BRIEF:
Copy out every line of the data where the word "hond" is found.

MATERIAL TO PROCESS:
>>>
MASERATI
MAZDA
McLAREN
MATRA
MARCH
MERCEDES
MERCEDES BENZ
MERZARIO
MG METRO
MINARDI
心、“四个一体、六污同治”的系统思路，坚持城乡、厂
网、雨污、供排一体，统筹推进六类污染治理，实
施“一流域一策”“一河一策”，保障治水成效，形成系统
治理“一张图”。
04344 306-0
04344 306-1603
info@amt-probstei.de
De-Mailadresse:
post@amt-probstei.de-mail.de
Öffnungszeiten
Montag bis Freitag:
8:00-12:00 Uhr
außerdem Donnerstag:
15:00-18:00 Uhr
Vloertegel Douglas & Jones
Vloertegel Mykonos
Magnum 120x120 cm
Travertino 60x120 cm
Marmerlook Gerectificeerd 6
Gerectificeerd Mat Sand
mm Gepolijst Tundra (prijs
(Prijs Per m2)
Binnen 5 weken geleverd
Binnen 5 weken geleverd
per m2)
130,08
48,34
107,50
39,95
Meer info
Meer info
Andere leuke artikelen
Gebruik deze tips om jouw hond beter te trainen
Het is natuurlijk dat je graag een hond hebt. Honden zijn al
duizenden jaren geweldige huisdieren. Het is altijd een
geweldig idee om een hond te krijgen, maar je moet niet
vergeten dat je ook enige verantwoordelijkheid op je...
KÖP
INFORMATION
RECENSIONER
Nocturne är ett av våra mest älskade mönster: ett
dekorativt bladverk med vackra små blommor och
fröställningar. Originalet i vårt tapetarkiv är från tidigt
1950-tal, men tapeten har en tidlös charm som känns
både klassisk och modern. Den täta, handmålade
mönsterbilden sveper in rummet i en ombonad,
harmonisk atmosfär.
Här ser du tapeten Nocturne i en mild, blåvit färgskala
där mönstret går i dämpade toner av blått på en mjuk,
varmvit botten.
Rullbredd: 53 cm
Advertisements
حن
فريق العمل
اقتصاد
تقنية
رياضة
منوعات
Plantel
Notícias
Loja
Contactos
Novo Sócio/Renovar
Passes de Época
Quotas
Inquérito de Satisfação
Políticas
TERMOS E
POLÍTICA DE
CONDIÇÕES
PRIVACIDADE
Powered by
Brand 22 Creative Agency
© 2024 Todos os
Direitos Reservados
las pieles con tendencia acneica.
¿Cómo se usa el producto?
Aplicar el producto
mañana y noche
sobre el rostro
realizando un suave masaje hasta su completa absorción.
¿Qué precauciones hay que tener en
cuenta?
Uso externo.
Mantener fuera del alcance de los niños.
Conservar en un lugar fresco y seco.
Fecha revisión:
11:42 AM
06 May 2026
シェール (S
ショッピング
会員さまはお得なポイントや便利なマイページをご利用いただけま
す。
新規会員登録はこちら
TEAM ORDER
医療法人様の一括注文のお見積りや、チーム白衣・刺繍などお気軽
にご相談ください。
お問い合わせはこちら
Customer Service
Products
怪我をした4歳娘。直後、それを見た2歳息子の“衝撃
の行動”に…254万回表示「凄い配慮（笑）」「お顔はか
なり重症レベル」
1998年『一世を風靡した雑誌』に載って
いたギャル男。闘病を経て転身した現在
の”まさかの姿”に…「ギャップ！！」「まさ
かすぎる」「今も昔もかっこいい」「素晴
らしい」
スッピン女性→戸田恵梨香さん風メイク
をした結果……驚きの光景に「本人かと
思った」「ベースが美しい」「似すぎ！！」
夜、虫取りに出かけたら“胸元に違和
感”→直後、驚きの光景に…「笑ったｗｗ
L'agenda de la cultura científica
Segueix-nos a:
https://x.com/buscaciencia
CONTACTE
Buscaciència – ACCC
<<<
TASK SOLUTION:
Gebruik deze tips om jouw hond beter te trainen
Het is natuurlijk dat je graag een hond hebt. Honden zijn al
geweldig idee om een hond te krijgen, maar je moet niet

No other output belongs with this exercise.